IndyMac is the largest thrift ever to go under in the United States, and the second largest bank to go under.

The FDIC will probably take a huge hit on it and then flip the bank out to an acquirer. Until they find a buyer though, the FDIC is running the show.

The failure comes after their June 30th announcement in which IndyMac said it was ceasing all commercial lending activity.

It is likely that this won’t be the last failure as market conditions continue to deteriorate in many markets. There is over $1T worth of ARM mortgages that will be coming due over the next year or so, and as those loans also turn into junk, more banks will feel the pressure to raise capital to prevent a fold-up.

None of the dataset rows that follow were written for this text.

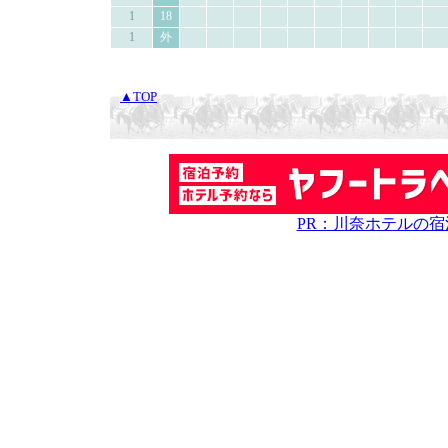
1
18
1
外
▲TOP
PR：川奈ホテルの宿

In fact, according to CNN (click on video above), 90 other banks and financial institutions are currently on the FDIC watch list (the FDIC will not publicize this list).

The message to investors is clear: this credit crisis is still in its early stages and it will get a lot uglier before it stabilizes.
Investors should remain underweight financials in their portfolios and short them outright if any significant relief rally develops over the next few weeks or months (if you can't short financials, invest in the SKF Ultrashort Proshares ETF which is up 76% year-to-date as financials got slammed in the last few months).

In the meantime, keep some other Ultrashort Proshares on your radar screen, including the
UltraShort Basic Materials ProShares (SMN), the UltraShort Oil & Gas ProShares (DUG) and the UltraShort Real Estate ProShares (SRS).